Por: EL Economista
Eduardo Ruiz-Healy
La encuesta de Reuters levantada del 13 al 17 de julio entre 32 economistas en México, Estados Unidos y Europa bajó a 1.1% la previsión de crecimiento para México en 2026 y a 1.8% la de 2027. El FMI, en su actualización del 8 de julio, calcula 1.2% para este año. La OCDE, en su informe de junio, 0.8%. Son cifras que muestran un crecimiento mediocre con estabilidad aparente.
El T-MEC sigue vivo, pero la certeza que lo hacía valioso se erosiona. Esta semana México y EU realizan en Ciudad de México la tercera ronda bilateral de la Revisión Conjunta, lo que confirma una relación ya en negociación permanente. El acuerdo, vigente hasta 2036, sigue dando acceso preferencial a Estados Unidos, pero si cada año Washington renegociaautos, acero, agricultura, China, seguridad económica y reglas de origen, la inversión deja de planear a 20 años y empieza a esperar.
Esa espera ya tiene un costo, aunque haya buenos datos reales. La inflación anual bajó a 3.37% en junio. El empleo formal ante el IMSS llegó a 22.8 millones de puestos. El salario base promedio se ubicó en 669.1 pesos diarios. Todo eso importa, pero no basta. En el primer semestre sólo se crearon 262,628 empleos formales de los 600,000 necesarios. Hay más estabilidad que dinamismo.

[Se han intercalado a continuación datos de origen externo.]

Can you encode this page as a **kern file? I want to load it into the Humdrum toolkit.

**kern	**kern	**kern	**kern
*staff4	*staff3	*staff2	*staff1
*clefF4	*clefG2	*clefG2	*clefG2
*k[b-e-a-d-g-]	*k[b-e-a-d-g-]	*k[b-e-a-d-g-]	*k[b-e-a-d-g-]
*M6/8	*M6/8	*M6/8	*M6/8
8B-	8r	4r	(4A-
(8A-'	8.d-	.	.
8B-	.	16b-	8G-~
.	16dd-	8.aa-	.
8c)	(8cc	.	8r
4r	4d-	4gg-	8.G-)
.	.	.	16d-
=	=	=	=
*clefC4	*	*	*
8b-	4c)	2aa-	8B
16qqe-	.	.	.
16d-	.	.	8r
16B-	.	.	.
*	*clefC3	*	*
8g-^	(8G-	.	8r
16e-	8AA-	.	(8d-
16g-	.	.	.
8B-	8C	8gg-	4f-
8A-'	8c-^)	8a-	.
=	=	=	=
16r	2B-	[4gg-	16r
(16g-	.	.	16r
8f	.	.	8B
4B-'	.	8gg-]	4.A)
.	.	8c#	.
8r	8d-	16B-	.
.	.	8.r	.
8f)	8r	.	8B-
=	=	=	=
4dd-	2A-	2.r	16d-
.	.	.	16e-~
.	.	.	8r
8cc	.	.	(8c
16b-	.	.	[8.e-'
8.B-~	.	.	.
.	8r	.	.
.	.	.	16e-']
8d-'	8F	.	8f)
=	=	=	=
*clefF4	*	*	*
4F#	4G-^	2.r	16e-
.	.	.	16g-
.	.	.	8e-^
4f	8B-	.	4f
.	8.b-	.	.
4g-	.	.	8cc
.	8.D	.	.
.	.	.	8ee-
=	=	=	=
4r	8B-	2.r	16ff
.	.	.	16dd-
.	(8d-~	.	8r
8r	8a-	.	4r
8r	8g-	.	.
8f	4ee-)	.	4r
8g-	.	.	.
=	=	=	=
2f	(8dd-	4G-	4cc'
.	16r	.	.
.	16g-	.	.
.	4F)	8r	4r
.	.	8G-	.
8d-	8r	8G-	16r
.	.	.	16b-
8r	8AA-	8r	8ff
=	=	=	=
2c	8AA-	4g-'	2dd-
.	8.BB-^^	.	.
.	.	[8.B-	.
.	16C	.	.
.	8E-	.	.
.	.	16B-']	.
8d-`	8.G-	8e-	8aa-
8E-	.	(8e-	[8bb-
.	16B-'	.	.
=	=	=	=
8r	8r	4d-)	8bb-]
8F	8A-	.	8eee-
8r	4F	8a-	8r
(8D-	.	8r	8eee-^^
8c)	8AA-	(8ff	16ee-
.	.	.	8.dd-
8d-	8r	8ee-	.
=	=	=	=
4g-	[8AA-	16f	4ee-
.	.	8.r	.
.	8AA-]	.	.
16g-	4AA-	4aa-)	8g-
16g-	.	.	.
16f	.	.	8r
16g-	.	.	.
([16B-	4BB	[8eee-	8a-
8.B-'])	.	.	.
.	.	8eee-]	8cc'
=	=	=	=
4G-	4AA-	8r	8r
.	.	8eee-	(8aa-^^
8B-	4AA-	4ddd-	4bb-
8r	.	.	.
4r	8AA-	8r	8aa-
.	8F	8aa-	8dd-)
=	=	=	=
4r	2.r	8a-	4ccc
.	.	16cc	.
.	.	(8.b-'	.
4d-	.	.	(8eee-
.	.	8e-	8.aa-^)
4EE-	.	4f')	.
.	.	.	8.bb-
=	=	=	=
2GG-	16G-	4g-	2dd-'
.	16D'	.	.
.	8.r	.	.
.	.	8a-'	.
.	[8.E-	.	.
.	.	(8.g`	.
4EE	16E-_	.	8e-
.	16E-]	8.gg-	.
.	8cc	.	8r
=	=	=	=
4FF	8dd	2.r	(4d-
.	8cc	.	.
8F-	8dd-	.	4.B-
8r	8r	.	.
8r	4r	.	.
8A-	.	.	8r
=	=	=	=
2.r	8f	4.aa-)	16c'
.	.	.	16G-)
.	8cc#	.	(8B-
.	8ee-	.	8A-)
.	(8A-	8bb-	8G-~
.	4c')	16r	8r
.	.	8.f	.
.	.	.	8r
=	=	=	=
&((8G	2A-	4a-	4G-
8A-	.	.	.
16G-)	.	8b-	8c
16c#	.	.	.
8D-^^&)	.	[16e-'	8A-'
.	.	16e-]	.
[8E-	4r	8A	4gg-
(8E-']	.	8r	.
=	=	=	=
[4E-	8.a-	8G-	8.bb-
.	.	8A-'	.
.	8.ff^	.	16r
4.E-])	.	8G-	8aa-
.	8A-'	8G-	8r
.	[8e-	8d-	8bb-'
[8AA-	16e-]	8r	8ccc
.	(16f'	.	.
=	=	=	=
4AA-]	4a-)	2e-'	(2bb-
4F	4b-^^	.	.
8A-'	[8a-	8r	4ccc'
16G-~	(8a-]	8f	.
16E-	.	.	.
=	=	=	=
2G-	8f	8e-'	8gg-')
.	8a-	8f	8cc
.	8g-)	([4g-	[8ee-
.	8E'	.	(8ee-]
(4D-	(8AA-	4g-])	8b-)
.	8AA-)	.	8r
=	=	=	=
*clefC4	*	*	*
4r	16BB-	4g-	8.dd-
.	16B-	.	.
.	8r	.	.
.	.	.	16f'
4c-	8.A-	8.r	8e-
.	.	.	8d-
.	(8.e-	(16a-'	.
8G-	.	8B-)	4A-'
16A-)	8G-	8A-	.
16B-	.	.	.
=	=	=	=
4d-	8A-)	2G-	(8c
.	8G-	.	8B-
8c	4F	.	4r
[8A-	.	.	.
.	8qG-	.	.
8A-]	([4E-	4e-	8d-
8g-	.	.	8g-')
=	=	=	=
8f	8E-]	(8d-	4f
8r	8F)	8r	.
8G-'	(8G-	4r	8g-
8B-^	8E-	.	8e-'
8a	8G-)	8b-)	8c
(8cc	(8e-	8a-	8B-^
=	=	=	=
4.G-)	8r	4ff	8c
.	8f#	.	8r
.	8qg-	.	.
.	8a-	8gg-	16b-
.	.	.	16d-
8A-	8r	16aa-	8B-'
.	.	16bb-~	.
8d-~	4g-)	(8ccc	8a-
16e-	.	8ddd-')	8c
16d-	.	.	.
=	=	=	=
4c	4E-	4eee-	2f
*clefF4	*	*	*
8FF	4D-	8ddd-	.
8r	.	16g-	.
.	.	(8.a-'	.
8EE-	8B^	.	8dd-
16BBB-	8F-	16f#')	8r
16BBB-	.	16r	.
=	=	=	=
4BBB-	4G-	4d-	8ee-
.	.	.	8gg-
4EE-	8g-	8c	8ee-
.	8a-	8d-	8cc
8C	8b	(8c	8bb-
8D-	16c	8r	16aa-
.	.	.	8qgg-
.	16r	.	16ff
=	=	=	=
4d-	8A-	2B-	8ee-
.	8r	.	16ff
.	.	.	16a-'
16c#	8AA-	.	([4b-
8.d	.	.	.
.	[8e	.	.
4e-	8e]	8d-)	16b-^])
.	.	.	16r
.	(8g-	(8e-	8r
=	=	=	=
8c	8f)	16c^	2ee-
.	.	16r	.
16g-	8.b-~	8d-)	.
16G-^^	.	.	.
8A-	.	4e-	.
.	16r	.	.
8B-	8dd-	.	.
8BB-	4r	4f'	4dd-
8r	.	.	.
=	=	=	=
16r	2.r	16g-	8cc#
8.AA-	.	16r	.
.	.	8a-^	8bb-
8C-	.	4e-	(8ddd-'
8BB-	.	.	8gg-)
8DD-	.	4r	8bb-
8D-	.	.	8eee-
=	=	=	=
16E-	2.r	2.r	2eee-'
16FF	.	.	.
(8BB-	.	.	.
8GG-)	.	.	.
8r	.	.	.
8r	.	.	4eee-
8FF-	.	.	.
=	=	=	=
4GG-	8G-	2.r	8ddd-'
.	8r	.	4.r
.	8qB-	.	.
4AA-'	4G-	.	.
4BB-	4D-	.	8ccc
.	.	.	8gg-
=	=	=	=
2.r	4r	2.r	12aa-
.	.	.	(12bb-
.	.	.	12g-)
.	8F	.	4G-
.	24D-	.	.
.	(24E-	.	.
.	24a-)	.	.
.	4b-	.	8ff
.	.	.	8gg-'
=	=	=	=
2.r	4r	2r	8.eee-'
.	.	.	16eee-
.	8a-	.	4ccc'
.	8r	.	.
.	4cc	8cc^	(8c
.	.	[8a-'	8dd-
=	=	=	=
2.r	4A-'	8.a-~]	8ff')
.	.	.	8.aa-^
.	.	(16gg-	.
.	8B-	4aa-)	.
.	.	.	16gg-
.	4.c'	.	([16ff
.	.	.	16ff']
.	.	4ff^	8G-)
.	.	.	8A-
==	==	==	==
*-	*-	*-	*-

La inversión muestra el problema. En abril la formación bruta de capital fijo creció 4.0% mensual. Pero una empresa automotriz, de autopartes, acero, dispositivos médicos o electrónica no decide una planta por un buen mes, lo decide con horizontes de 10, 15 o 20 años. Opta por esperar si no sabe qué exigirá Donald Trump el año entrante, si habrá nuevos aranceles o si el acceso al mercado estadounidense dependerá de concesiones políticas.
La industria ya resiente la situación. En mayo la actividad industrial cayó 0.8% mensual. El indicador oportuno del Inegi anticipó un avance anual de apenas 1.1 por ciento. La economía no está detenida, pero tampoco arranca.
El sector automotriz es el mejor termómetro. En junio México produjo 354,221 vehículos ligeros, 3.3% más que en mayo, pero exportó 301,009, 1.7% menos. Frente a junio de 2025, la señal fue más preocupante: la producción cayó 1.9% y las exportaciones 9.2% por ciento. No es desplome, pero tampoco fortaleza. Es un sector estratégico que produce mucho, exporta menos y opera bajo la presión de aranceles, reglas de origen e incertidumbre comercial. No se puede exigir certidumbre mientras se castiga a quien la sostiene.
El Mundial tampoco cambió las cosas. Banorte calcula su aportación al PIB entre 0.4 y 0.5%, Banamex en 2,000 millones de dólares y Deloitte en 100,000 empleos temporales. Al final, el verdadero partido se juega en el T-MEC: México no perdió el tratado, pero sí su activo más valioso, la certeza.
El T-MEC permanece vigente hasta 2036, pero vigente no significa blindado. En esta ronda México debe lograr que la revisión anual del T-MEC no se convierta en un mecanismo permanente de presión, pues entonces dejaría de ser plataforma de largo plazo y se volvería permiso renovable.
México necesita defender el T-MEC como ancla de inversión, lo que exige firmeza negociadora, menos incertidumbre interna y seguridad jurídica. El riesgo no es que el tratado desaparezca mañana sino que siga existiendo, pero deje de convencer a quienes deben invertir hoy.